0

I'm using a KD-estimation with a custom metric. The metric is obviously slower than the builtin euclidean distance, but works fine. When doing

kde=KernelDensity(...)
kde.fit(X)

I get results in a reasonable amount of time.

When I then calculate

surface=np.exp(kde.score_samples(meshgrid))

where mehsgrid is a numpy array of the size (about) 64000x2, kde calculates the distance on each point in the grid. I seem to bascially misunderstand why that's necessary... The density is already calculated with the .fit() method, and score_samples "should" simply evaluate the density on each point in the grid - right? Do I overlook something?

Whe I do all the calculations with the builtin euclidean metric, the computation is fairly fast, no hint that .score_samples would iterate over gazillions of points...

Any hint is appreciated.

##############################

Goal> Say whether each statement agrees with the kernel density post: (a) the custom metric is faster than the builtin euclidean distance; (b) the grid passed to score_samples is a numpy array of roughly 64000x2; (c) with the builtin euclidean metric, the computation is fairly fast. For each, answer yes or no and quote the deciding words.

Data shown>
##############################

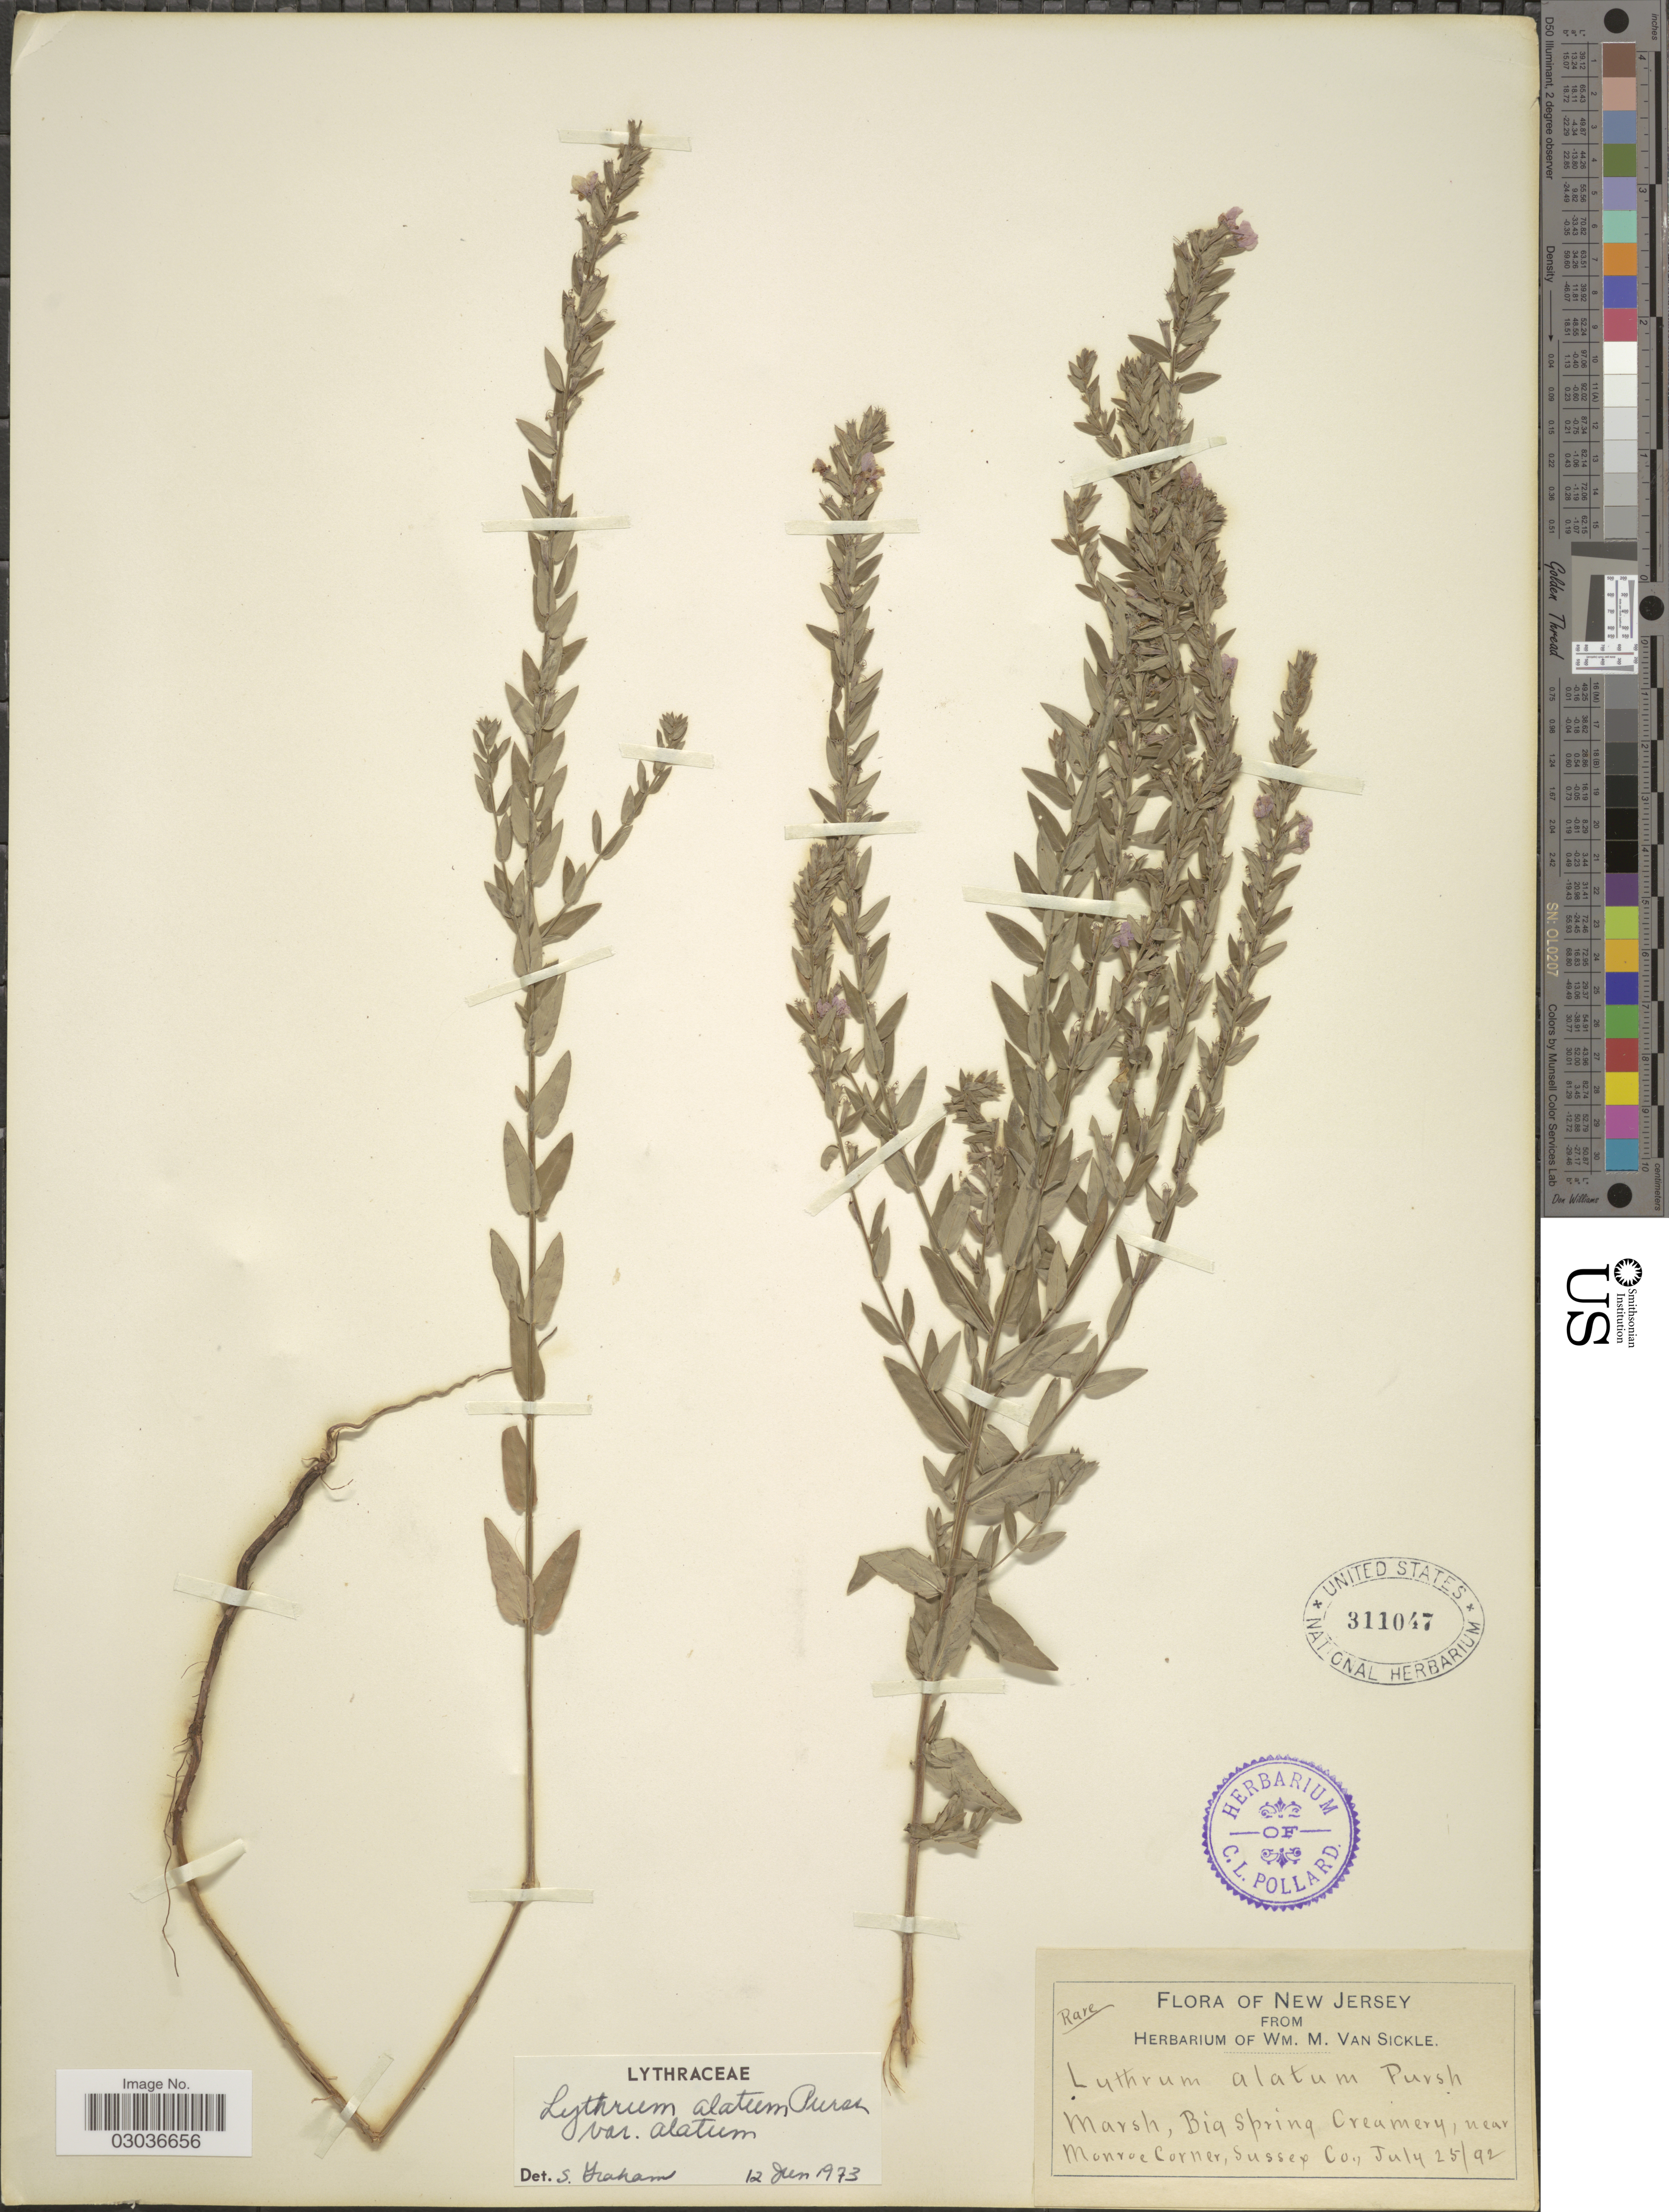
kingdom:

##############################

Response for this exercise>
(a) No: "The metric is obviously slower than the builtin euclidean distance"
(b) Yes: "a numpy array of the size (about) 64000x2"
(c) Yes: "the computation is fairly fast"